富士フイルムビジネスイノベーション(旧富士ゼロックス)は18日、HOYAのIT子会社、HOYAデジタルソリューションズ(HDS)を買収すると発表した。HDS社の全株式を取得(金額は非公表)し、令和4年1月から富士フイルムデジタルソリューションズとして新たにスタートする。

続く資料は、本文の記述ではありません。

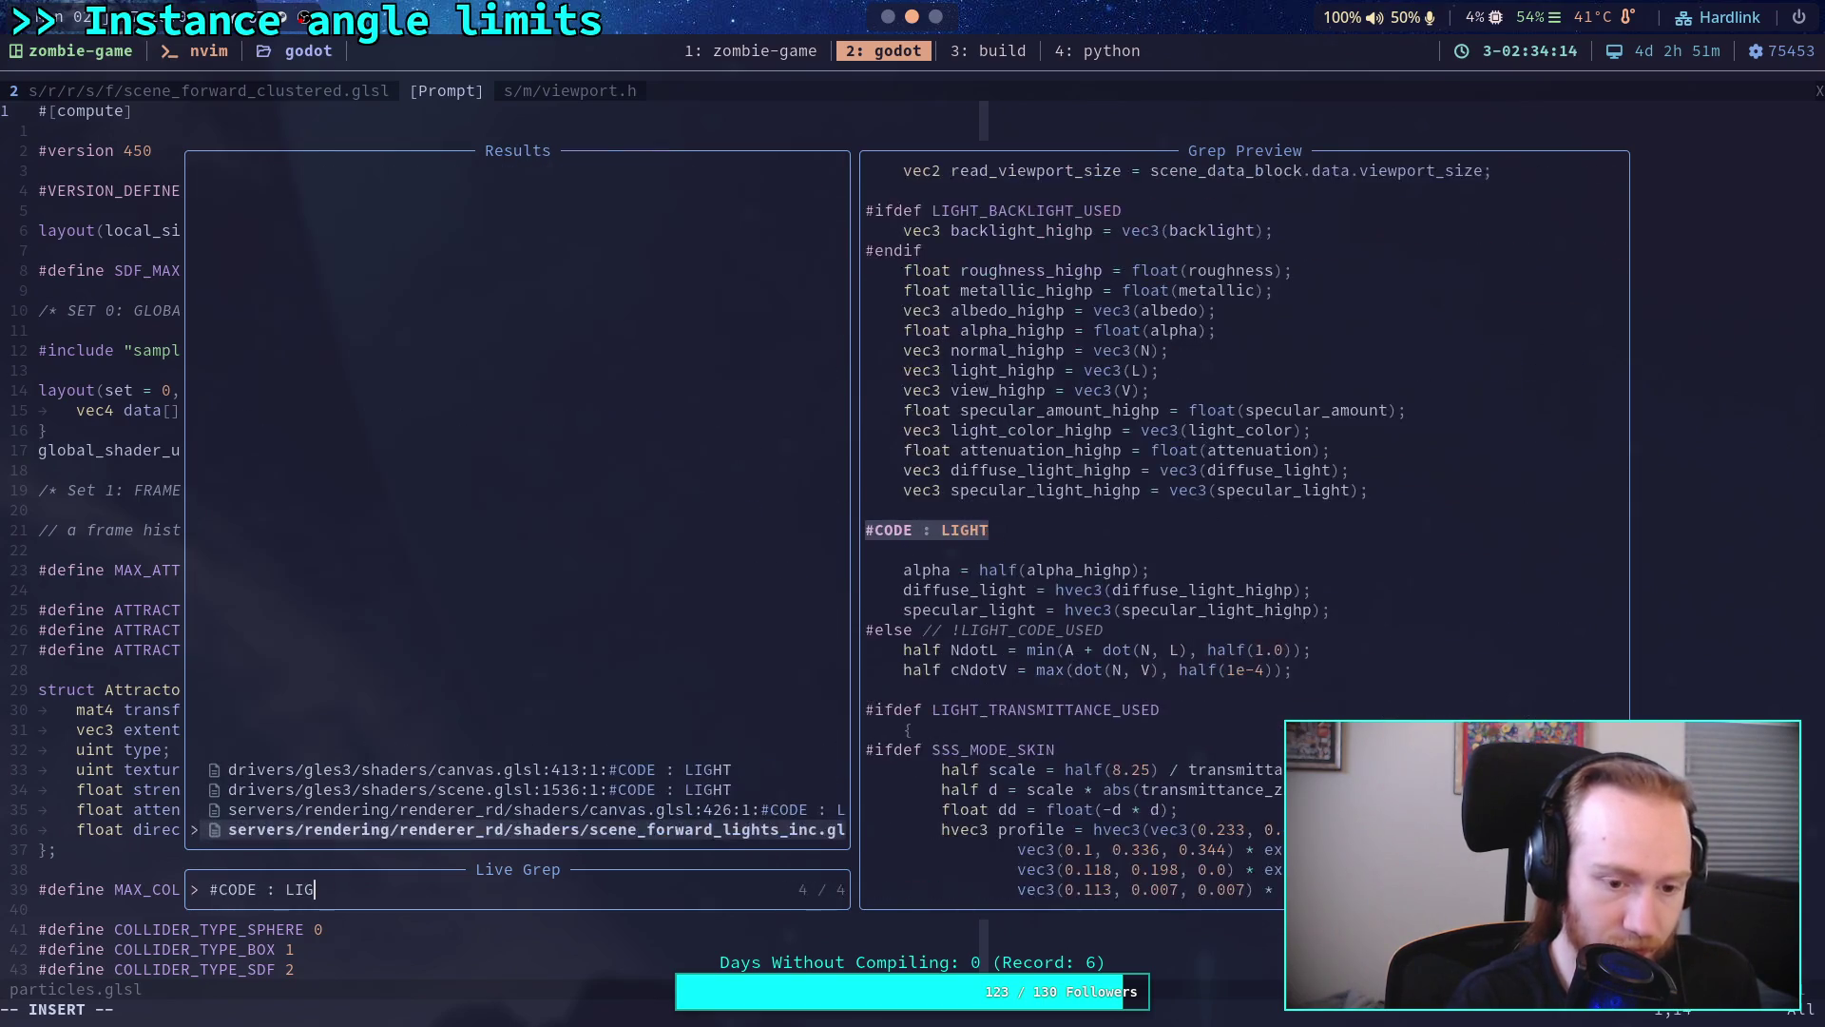
key(Up)
key(Up)
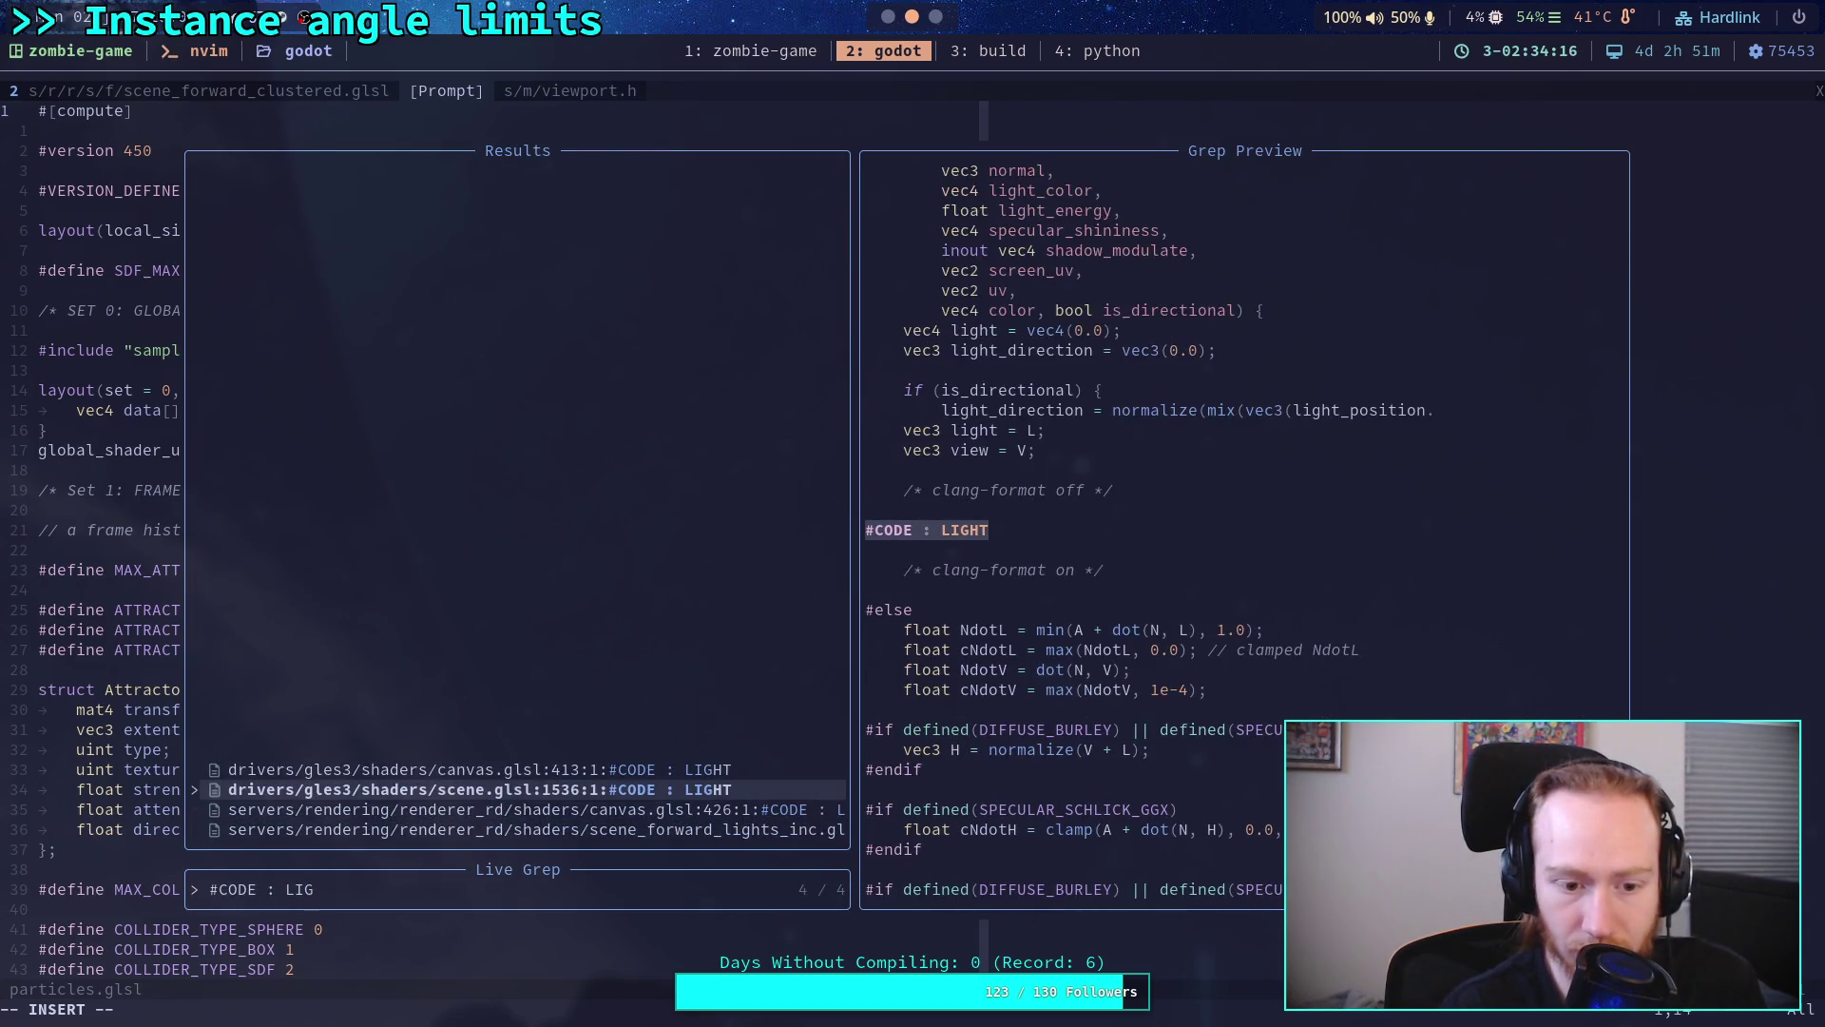
key(Down)
key(Down)
key(Return)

この買収を機に、富士フイルムビジネスイノベーションはHDSが手がけてきた米マイクロソフト(MS)の基幹システムの販売と導入支援サービスに参入する。まずは自社に導入し、販売や生産、保守サービス、在庫、会計などの情報を一元化し、業務改革を加速させる。さらに、中小を含めた顧客企業のデジタル化の支援にも取り組む。

富士フイルムビジネスイノベーションでは来年、システムエンジニアの業務管理を皮切りに、その後は保守サービスやコールセンター、生産現場などでも順次、基幹システムを刷新していく計画。

同社の真茅久則社長はこの日のオンライン記者会見で「これまで当社で培ってきたAI(人工知能)技術や販売網を生かして、新事業を複合機に次ぐ中核事業に育てたい」と語った。(米沢文)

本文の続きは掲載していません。